At the recently held Bangalore Queer Film Festival (BQFF), I pushed and shoved and battled with strangers for space to sit. The main auditorium was jam-packed. Never mind that the aisles were already full; people streamed in anyway, and when I went outside for a break, I discovered the café tables were full, too.
Inside the auditorium, at a screening of the popular Malayalam film Ardhanaari, people hooted, screamed and cat-called. Ardhanaari is a precious oddity: a melodramatic, full-on commercial film set without apology in the hijra community. At one pivotal juncture, when the transgender protagonist Vinayan hunts down an errant male hoodlum and proceeds to beat him to a pulp, I worried that the audience would self-combust with excitement.
Now in its fifth year running, the BQFF is India’s oldest continuing queer film festival, and among the largest. Kashish, Bombay’s equivalent filmic extravaganza, is staged at a mainstream multiplex and draws slightly bigger crowds. The atmosphere was electric. Over three days, thousands of people came to watch films and performances from around the world, as well as populate the lively parties that followed in each day’s wake.
Happily enough, I was one of the four jury members this year, which meant I got to watch everything there was, sometimes more than once. Bol, Shoaib Mansoor’s excellently produced Lahore drama won the award for Best Feature, though why it didn’t appear in competition last year was unclear. The only other film from next door in competition was Sharmeen Obaid-Chinoy’s Transgenders: Pakistan’s Open Secret, similarly made about a year ago.

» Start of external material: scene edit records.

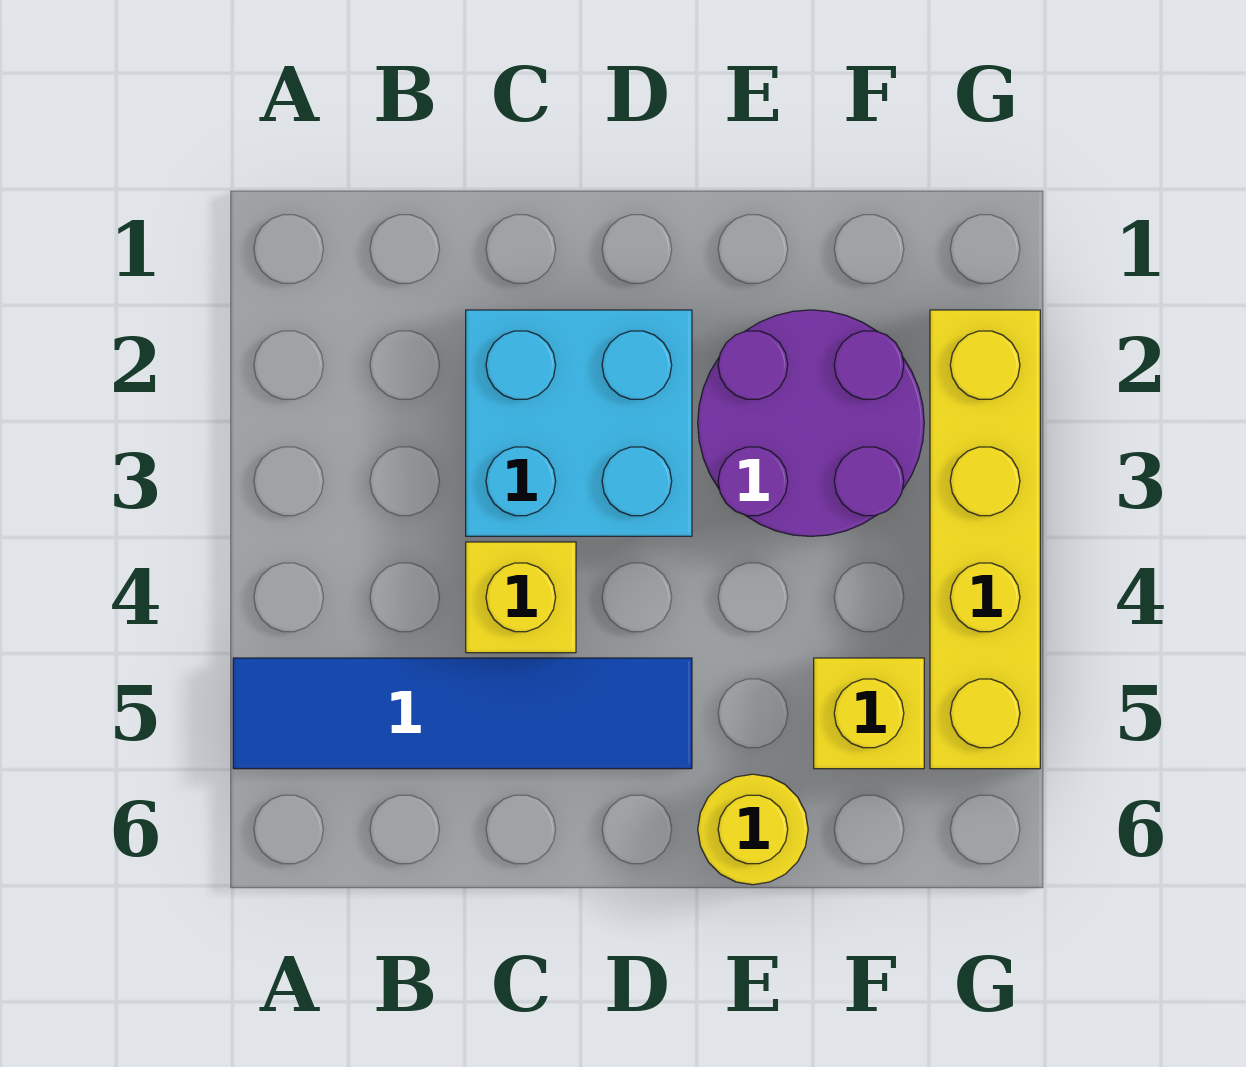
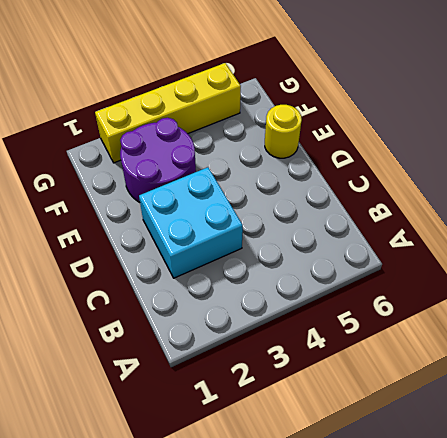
none -> blue tile A5:D5 level 1
none -> yellow brick C4 level 1

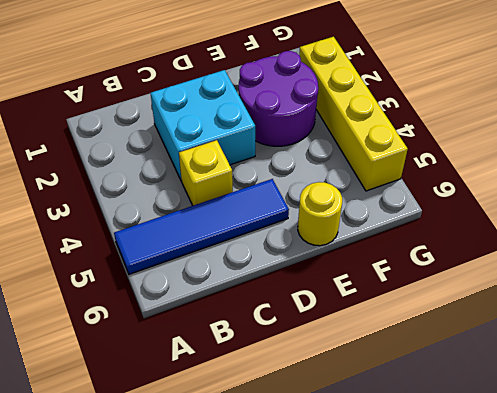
none -> yellow brick F5 level 1

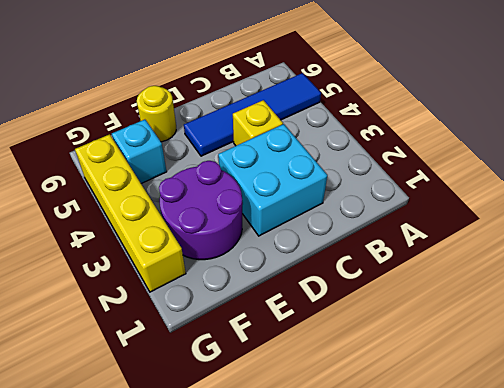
cyan brick F5 level 1 -> yellow brick F5 level 1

The feature film category was weak, especially against the documentaries and short films on view, some of which were outstanding. Naturally, there were plenty of really earnest and really terrible home movies, too, most of them produced right here in Bangalore. But they were more than made up for by How to Survive a Plague, David France’s stirring archive of the early fight for AIDS treatment in the United States, or Na Sua Companhia, Brazilian director Marcelo Caetano’s deceptively light fable of fleeting encounters and lasting love, or even Lonely Walls, a shocking tale of a father-son relationship gone wrong, from the experimental Indian film maker Rohan Kanawade.
Any festival worth its name has to have at least one film that is admirably incomprehensible, and this year at BQFF, that film was Mondomanila, from the burgeoning stable of the Filipino digital savant Khavn De La Cruz. Mondomanila, or: How I Fixed My Hair After a Rather Long Journey — to call it by its name — is not for the faint-hearted. Featuring a relentless parade of rodents, deaths, dwarves, circus clowns, and a pair of Sapphic twins (who, for good measure, also happen to be dwarves), it’s the kind of film that makes your average Takashi Miike body count seem like wholesome family entertainment in comparison.